1) Che vaga; errante, mobile o instabile.

2) Non determinato con chiarezza, né definito con precisione, incerto, indistinto: avere una vaga idea sul da farsi; esprimersi con vaghi esempi. Spesso usato anche come sm. per indicare qualche cosa di impreciso e indeterminato: cadere nel vago. In particolare, in astronomia, anno vago, quello composto da 365 giorni esatti in uso presso gli Egizi; formato da 12 mesi ognuno di 30 giorni, oltre a 5 giorni efragomeni, è stato usato da Tolomeo nei calcoli per l'Almagesto.

3) Lett., che è dotato di grazia e bellezza, che reca piacere; leggiadro, ameno, riferito a persone, a luoghi, a cose concrete o astratte: “Vaghe stelle dell'Orsa” (Leopardi); quindi, allettante, pieno di promesse e lusinghe: “assai contenta / di quel vago avvenir che in mente avevi” (Leopardi).

4) Lett. poetico, voglioso, desideroso: vago di onori. Nella loc.: vago di, adorno di.

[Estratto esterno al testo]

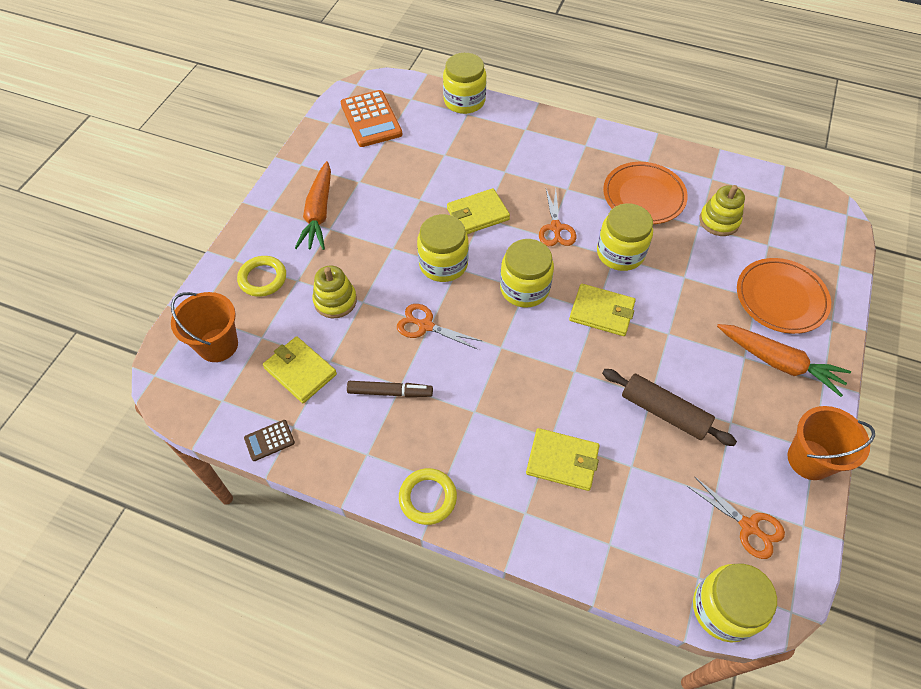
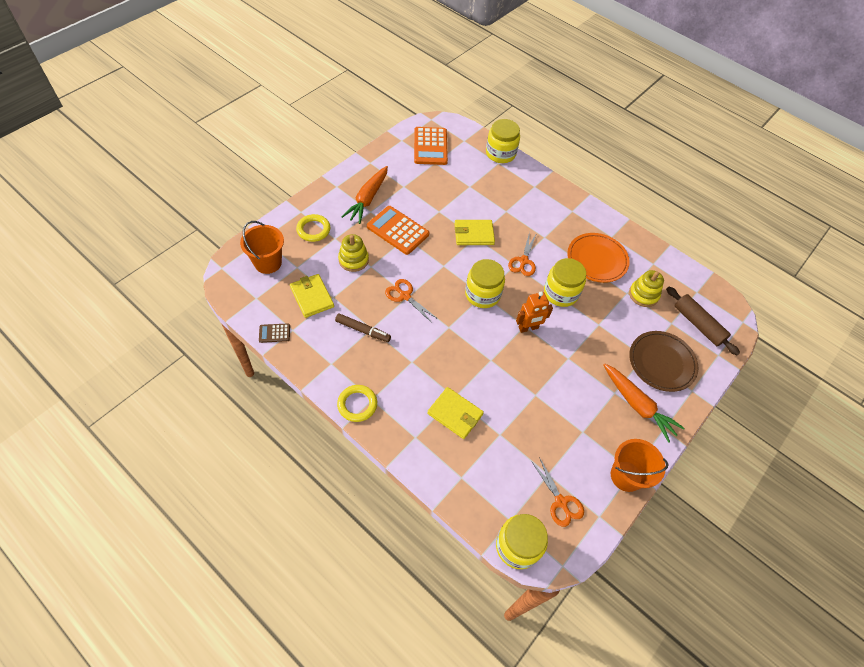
camera: 15 degrees right, 0 degrees up
(377, 242) = (398, 230): none -> orange calculator
(443, 264) = (435, 259): yellow jar -> none
(601, 312) = (528, 328): yellow wallet -> orange robot
(664, 412) = (539, 408): brown rolling pin -> brown rolling pin (698, 324)
(780, 298) = (661, 363): orange plate -> brown plate

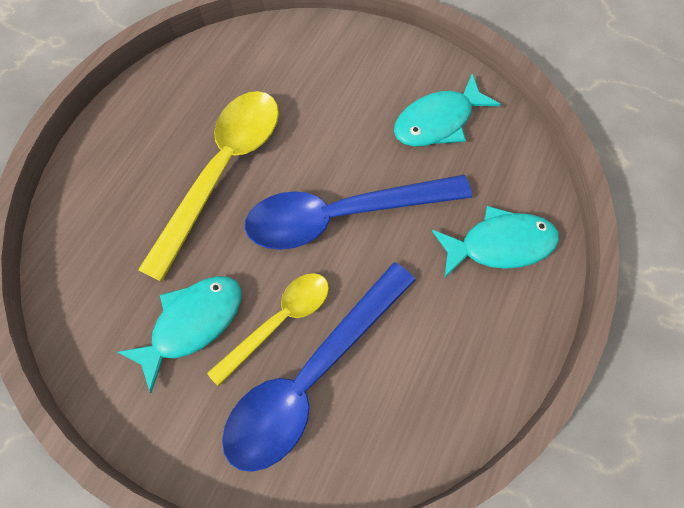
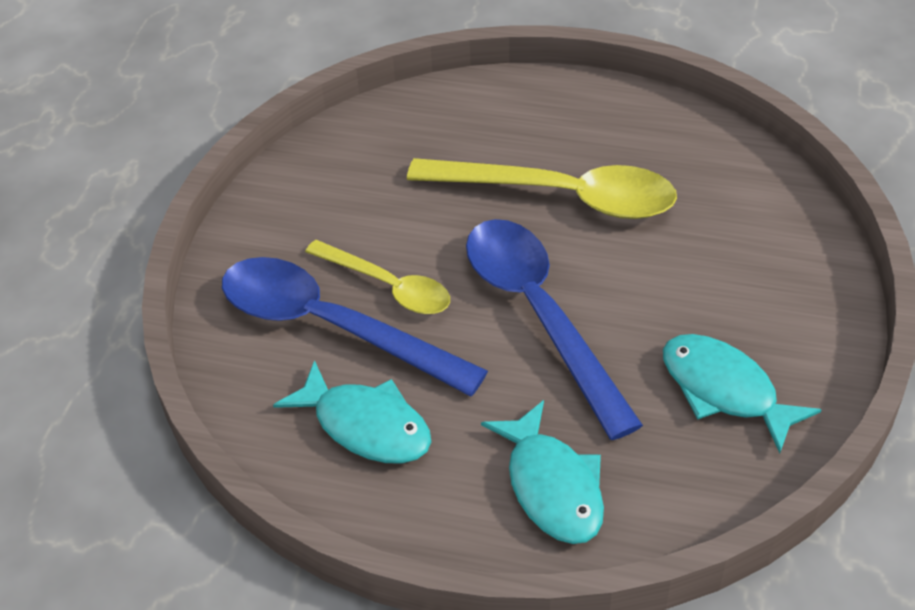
camera: 80 degrees right, 20 degrees down
(192, 323) = (368, 218): turquoise fish -> turquoise fish (366, 425)

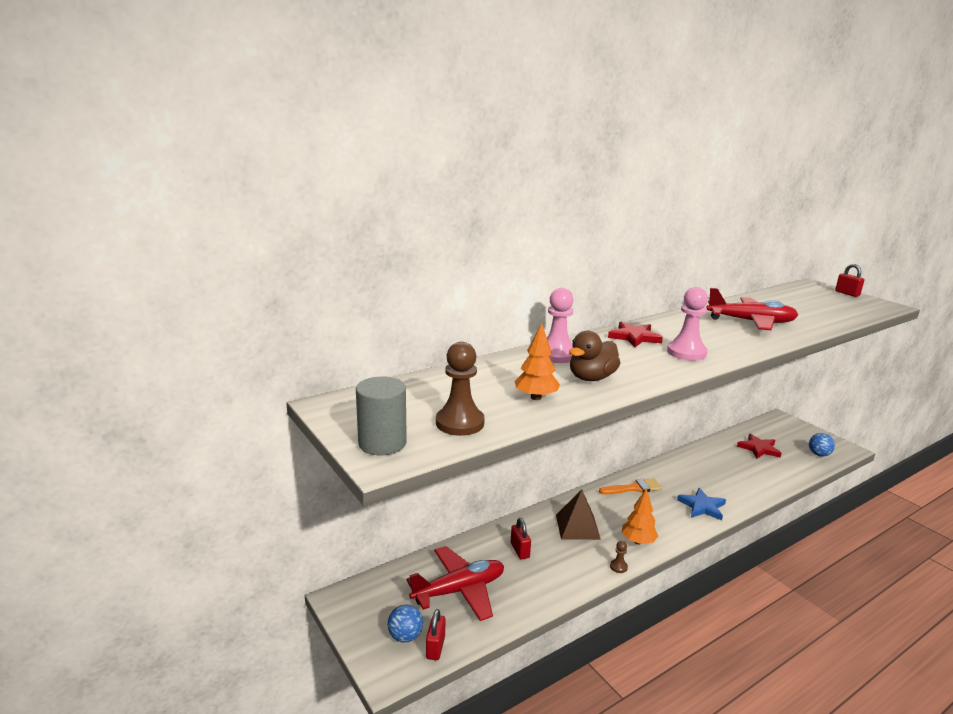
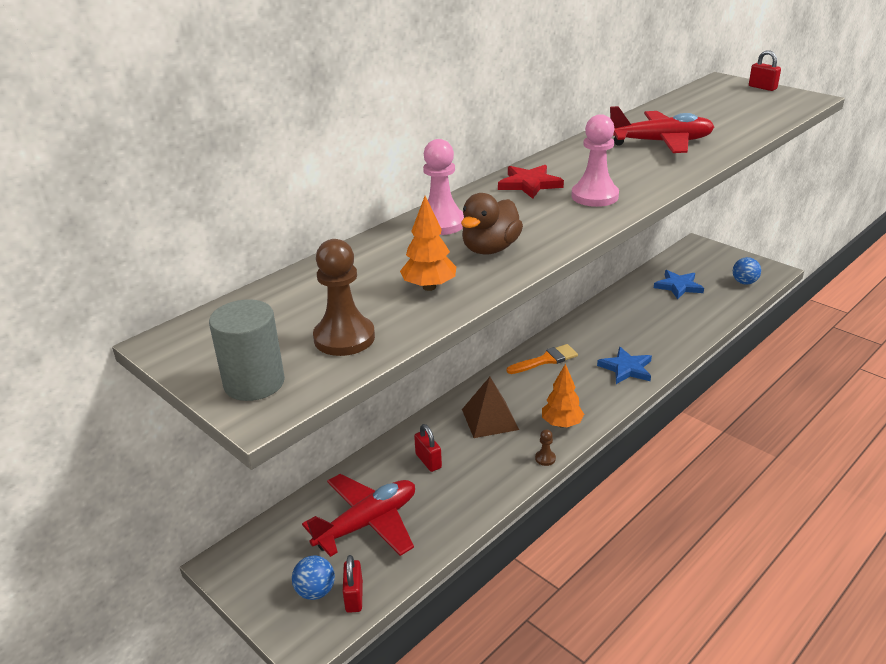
camera: 10 degrees left, 10 degrees up
(759, 448) = (678, 286): red star -> blue star

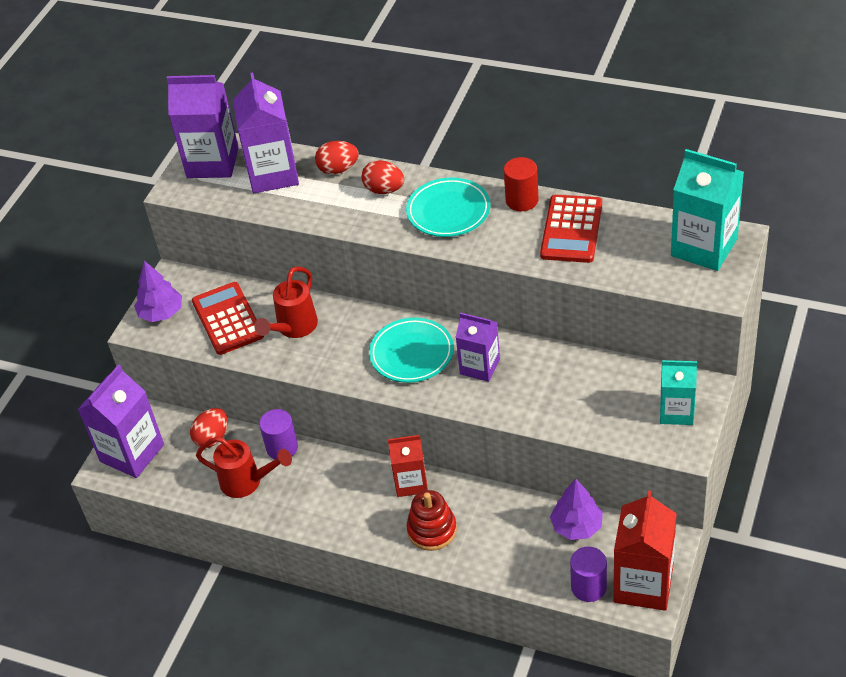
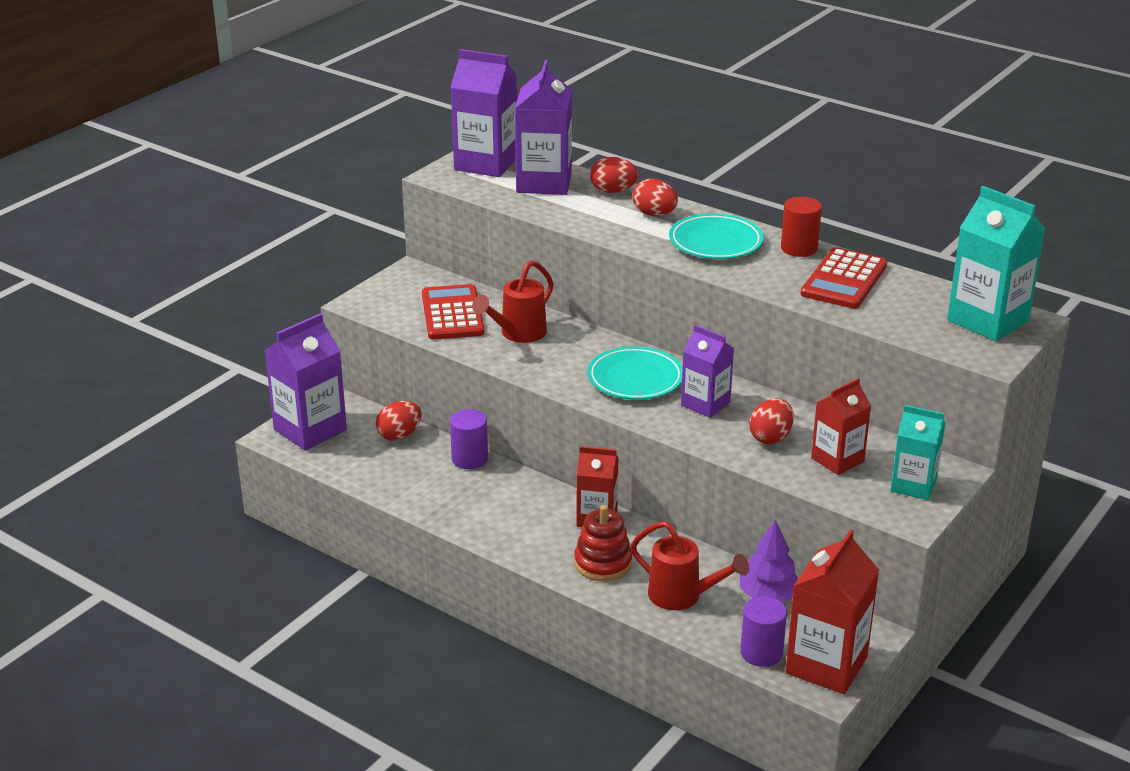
camera: 10 degrees right, 15 degrees down
(161, 313) = (386, 296): purple tree -> none
(247, 482) = (420, 479): red watering can -> red watering can (683, 597)
(545, 390) = (770, 437): none -> red egg
(607, 400) = (837, 460): none -> red carton

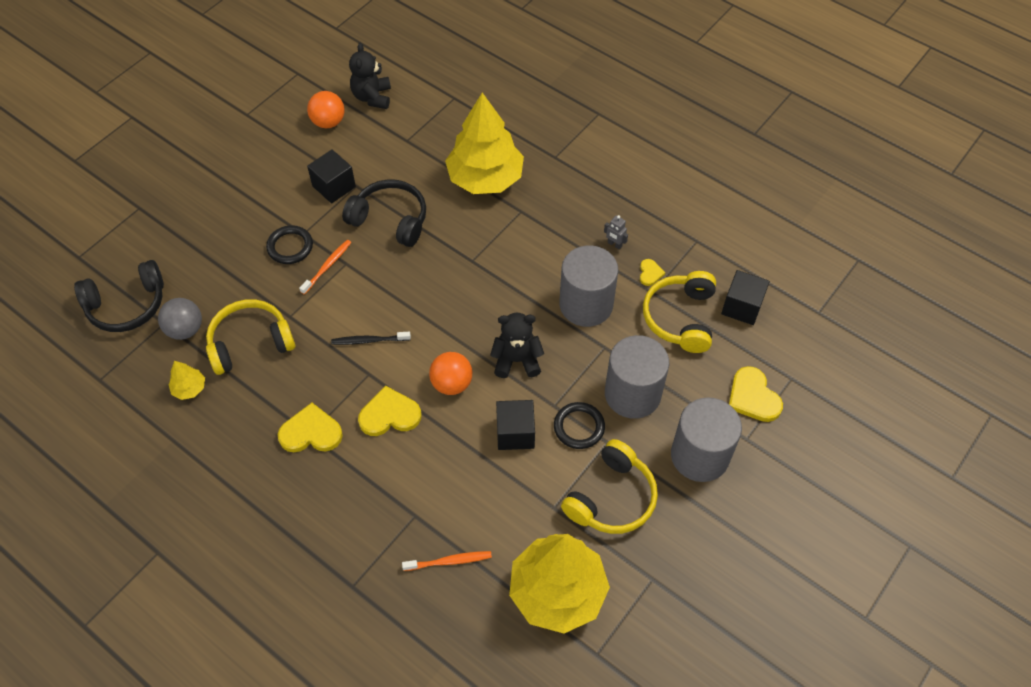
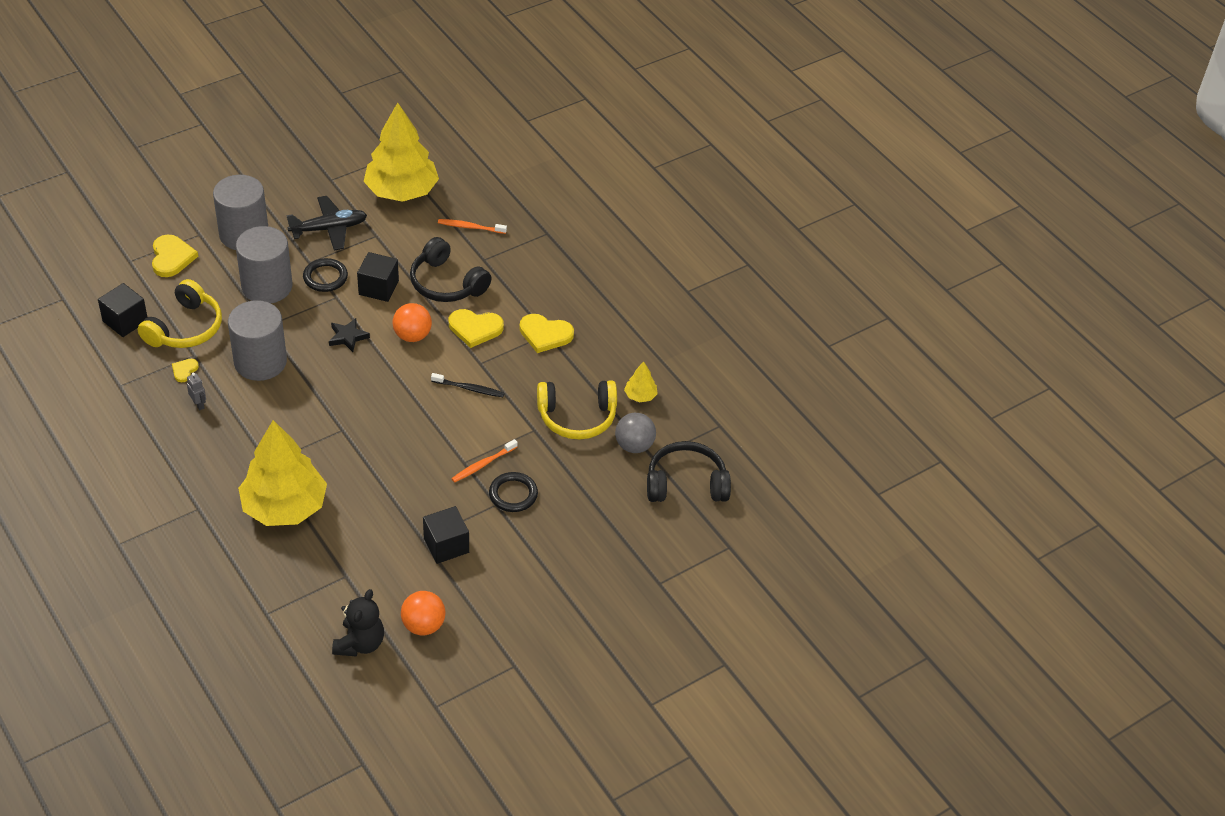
camera: 165 degrees left, 10 degrees down
(390, 220) = (402, 492): black headphones -> black headphones (446, 283)
(517, 360) = (348, 337): black teddy bear -> black star
(611, 498) = (329, 229): yellow headphones -> black plane

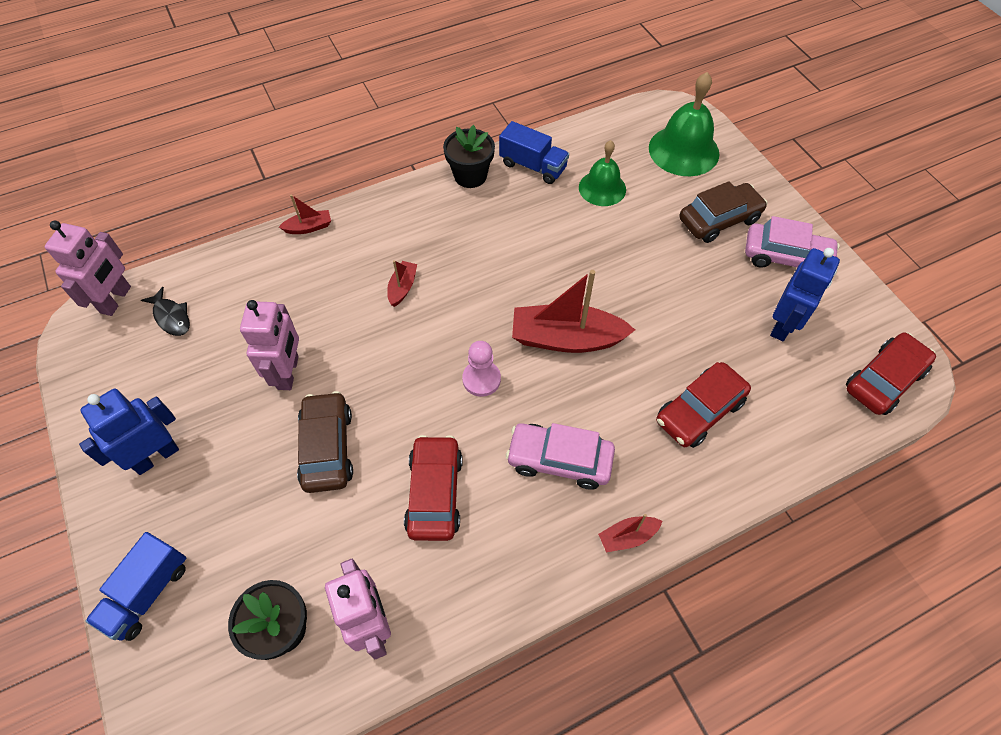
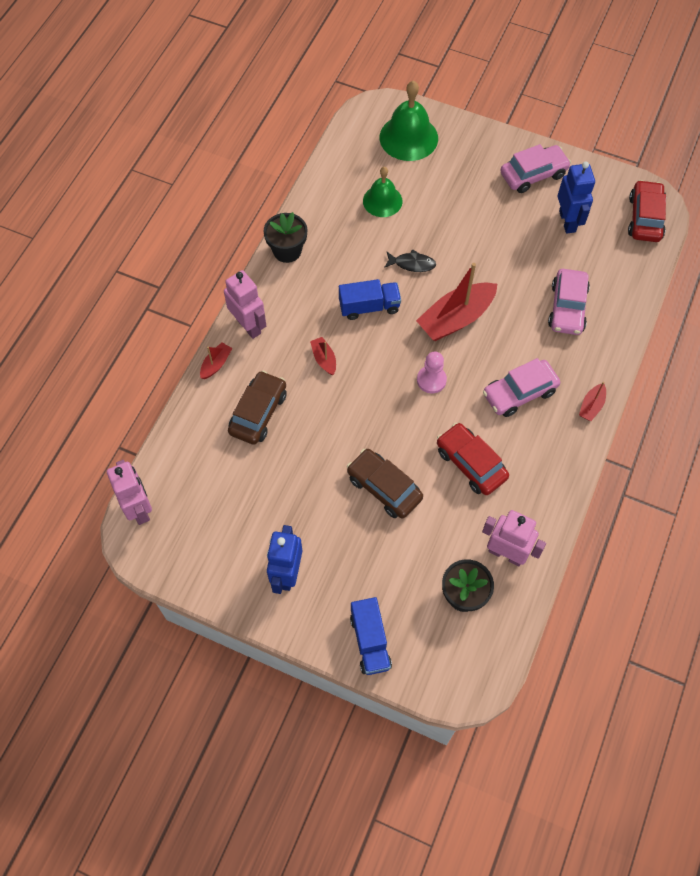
camera: 40 degrees left, 5 degrees up
(171, 317) = (192, 490): black fish -> black fish (412, 264)
(288, 372) = (311, 464): pink robot -> pink robot (248, 325)
(533, 166) = (322, 215): blue truck -> blue truck (369, 307)
(699, 411) = (567, 308): red car -> pink car
(719, 220) = (474, 175): brown car -> brown car (258, 413)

5) In anatomia, il nervo vago (anche sm.), detto anche pneumogastrio, rappresenta il X paio dei nervi encefalici ed è il più lungo di tutti. È un nervo misto, ossia ha fibre viscerali, sensitive ed effettrici. Emerge dal cranio attraverso il forame giugulare, fa parte del fascio vascolo-nervoso del collo insieme all'arteria carotide interna e alla vena giugulare e penetra nel torace dove, dopo un breve percorso, lascia i grandi vasi e si anastomizza sull'esofago con il nervo controlaterale; qui i due nervi costituiscono un plesso che segue il decorso dell'esofago, penetra nell'addome e dà origine a plessi terminali. Durante il suo percorso il nervo vago si dirama dando origine a: rami cervicali, destinati alla laringe e ad altri organi del collo; toracici che innervano polmoni, trachea, bronchi, esofago e cuore; addominali che innervano vie biliari, duodeno e pancreas.